Ma e' sulla coppia, sulla vita familiare che Vianello e' stato ed e' tutt'ora un mito irraggiungibile di ironia: i duetti con Sandra-che barba-che noia, le punzecchiature sull'invadenza di lei e l'indifferenza di lui, restano storici.
Chi li conosce dice che i due anche nella vita erano come in Casa Vianello, ossia in fondo una coppia qualunque che si sopporta dopo decenni. Si sposarono nel '61. Senza figli, hanno adottato l'intera famiglia dei loro collaboratori domestici, filippini, bambini compresi.
Figlio di un ammiraglio, Vianello sembrerebbe destinato alla carriera diplomatica, subito dopo la guerra invece per puro divertimento accetta un piccolo ruolo, un ufficiale americano, nella rivista Cantachiaro N. 2 di Garinei e Giovannini.
Nel '51 comincia il sodalizio con Ugo Tognazzi nel teatro di rivista e dal '54, per 5 anni e 77 trasmissioni, in tv. Un duo perfetto, paritario, in cui non c'era la spalla, un caso consacrato anche da 25 film.

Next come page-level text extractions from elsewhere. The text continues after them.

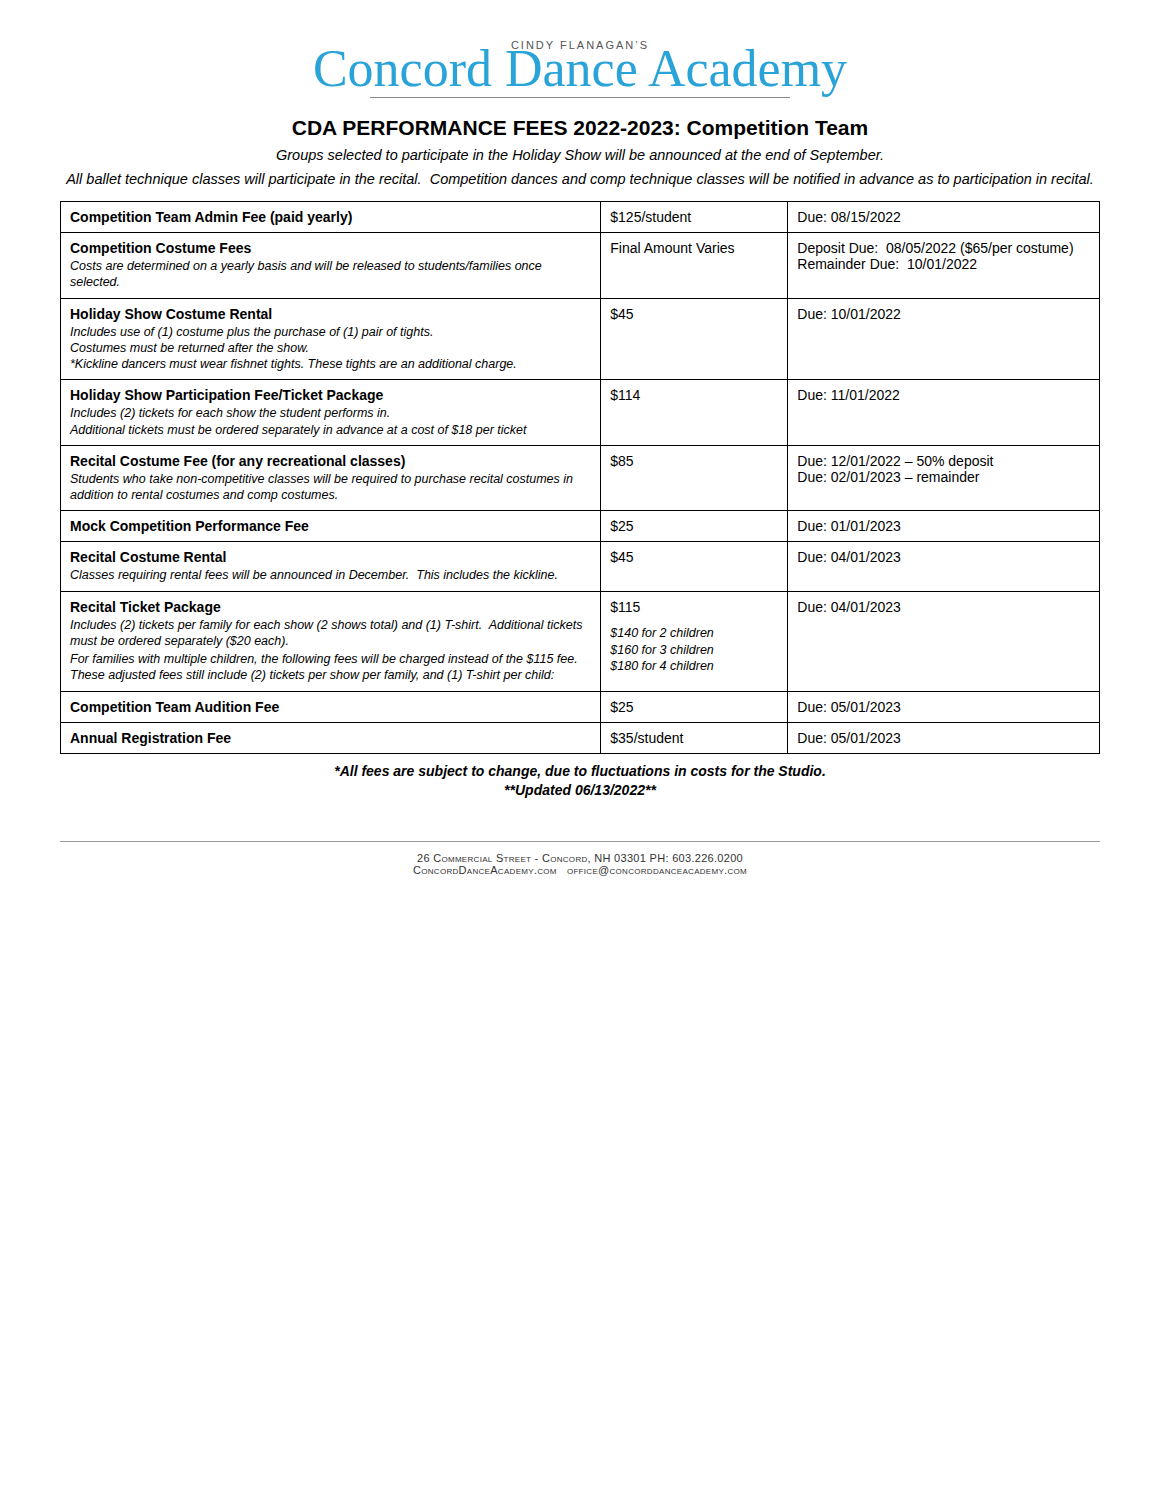Cindy Flanagan’s Concord Dance Academy
CDA PERFORMANCE FEES 2022-2023: Competition Team
Groups selected to participate in the Holiday Show will be announced at the end of September.
All ballet technique classes will participate in the recital. Competition dances and comp technique classes will be notified in advance as to participation in recital.
| Competition Team Admin Fee (paid yearly) | $125/student | Due: 08/15/2022 |
| Competition Costume Fees Costs are determined on a yearly basis and will be released to students/families once selected. | Final Amount Varies | Deposit Due: 08/05/2022 ($65/per costume) Remainder Due: 10/01/2022 |
| Holiday Show Costume Rental Includes use of (1) costume plus the purchase of (1) pair of tights. Costumes must be returned after the show. *Kickline dancers must wear fishnet tights. These tights are an additional charge. | $45 | Due: 10/01/2022 |
| Holiday Show Participation Fee/Ticket Package Includes (2) tickets for each show the student performs in. Additional tickets must be ordered separately in advance at a cost of $18 per ticket | $114 | Due: 11/01/2022 |
| Recital Costume Fee (for any recreational classes) Students who take non-competitive classes will be required to purchase recital costumes in addition to rental costumes and comp costumes. | $85 | Due: 12/01/2022 – 50% deposit Due: 02/01/2023 – remainder |
| Mock Competition Performance Fee | $25 | Due: 01/01/2023 |
| Recital Costume Rental Classes requiring rental fees will be announced in December. This includes the kickline. | $45 | Due: 04/01/2023 |
| Recital Ticket Package Includes (2) tickets per family for each show (2 shows total) and (1) T-shirt. Additional tickets must be ordered separately ($20 each). For families with multiple children, the following fees will be charged instead of the $115 fee. These adjusted fees still include (2) tickets per show per family, and (1) T-shirt per child: | $115 $140 for 2 children $160 for 3 children $180 for 4 children | Due: 04/01/2023 |
| Competition Team Audition Fee | $25 | Due: 05/01/2023 |
| Annual Registration Fee | $35/student | Due: 05/01/2023 |
*All fees are subject to change, due to fluctuations in costs for the Studio.
**Updated 06/13/2022**
26 Commercial Street - Concord, NH 03301 PH: 603.226.0200
ConcordDanceAcademy.com office@concorddanceacademy.com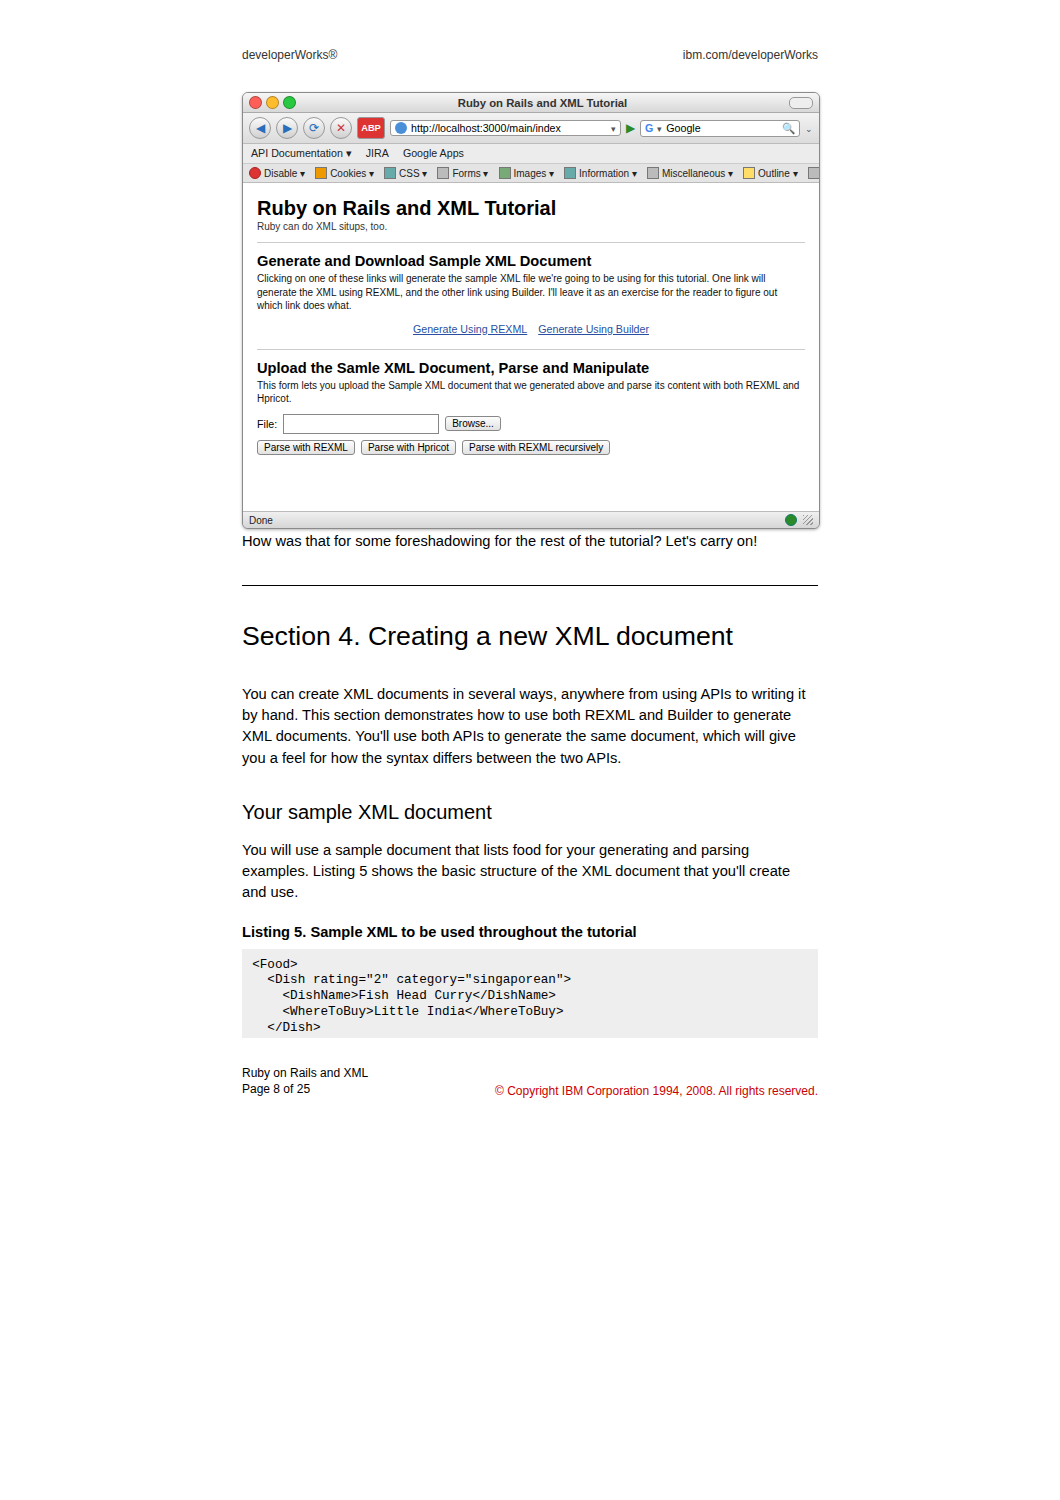developerWorks®
ibm.com/developerWorks
Ruby on Rails and XML Tutorial
◀
▶
⟳
✕
ABP
http://localhost:3000/main/index ▾
▶
G ▾ Google 🔍
⌄
API Documentation ▾ JIRA Google Apps
Disable ▾ Cookies ▾ CSS ▾ Forms ▾ Images ▾ Information ▾ Miscellaneous ▾ Outline ▾ Resize ▾
Ruby on Rails and XML Tutorial
Ruby can do XML situps, too.
Generate and Download Sample XML Document
Clicking on one of these links will generate the sample XML file we're going to be using for this tutorial. One link will generate the XML using REXML, and the other link using Builder. I'll leave it as an exercise for the reader to figure out which link does what.
Generate Using REXML Generate Using Builder
Upload the Samle XML Document, Parse and Manipulate
This form lets you upload the Sample XML document that we generated above and parse its content with both REXML and Hpricot.
File: Browse...
Parse with REXML Parse with Hpricot Parse with REXML recursively
Done
How was that for some foreshadowing for the rest of the tutorial? Let's carry on!
Section 4. Creating a new XML document
You can create XML documents in several ways, anywhere from using APIs to writing it by hand. This section demonstrates how to use both REXML and Builder to generate XML documents. You'll use both APIs to generate the same document, which will give you a feel for how the syntax differs between the two APIs.
Your sample XML document
You will use a sample document that lists food for your generating and parsing examples. Listing 5 shows the basic structure of the XML document that you'll create and use.
Listing 5. Sample XML to be used throughout the tutorial
<Food>
  <Dish rating="2" category="singaporean">
    <DishName>Fish Head Curry</DishName>
    <WhereToBuy>Little India</WhereToBuy>
  </Dish>
Ruby on Rails and XML
Page 8 of 25
© Copyright IBM Corporation 1994, 2008. All rights reserved.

L'irriverenza della coppia fu pero' punita dai dirigenti Rai dell'epoca quando nel '59 Tognazzi alluse allo scivolone in diretta del presidente Gronchi durante una serata alla Scala in onore del generale De Gaulle.
Dopo la lunga stagione con Tognazzi, arriva l'altra, irripetibile, con gli sketch in coppia con Sandra Mondaini, diventata sua moglie nel 1961. Ecco allora Studio Uno, Sai che ti dico, Sandra e Raimondo show del 1987 e poi la sitcom Casa Vianello con cui la popolare coppia porta in scena i problemi della vita coniugale.
Appassionato di calcio, all'inizio degli anni '90, Vianello si era anche tolto lo sfizio di condurre per varie stagioni il settimanale sportivo di Italia 1 Pressing. Come attore aveva interpretato piu' di 60 film ed era in tv ininterrottamente dal '54 con show che hanno fatto parte della storia della tv italiana, tra cui Canzonissima.
Nel 1982 era passato dalla Rai alle reti Fininvest e per Canale 5 aveva registrato altri show, tra cui Attenti a quei due.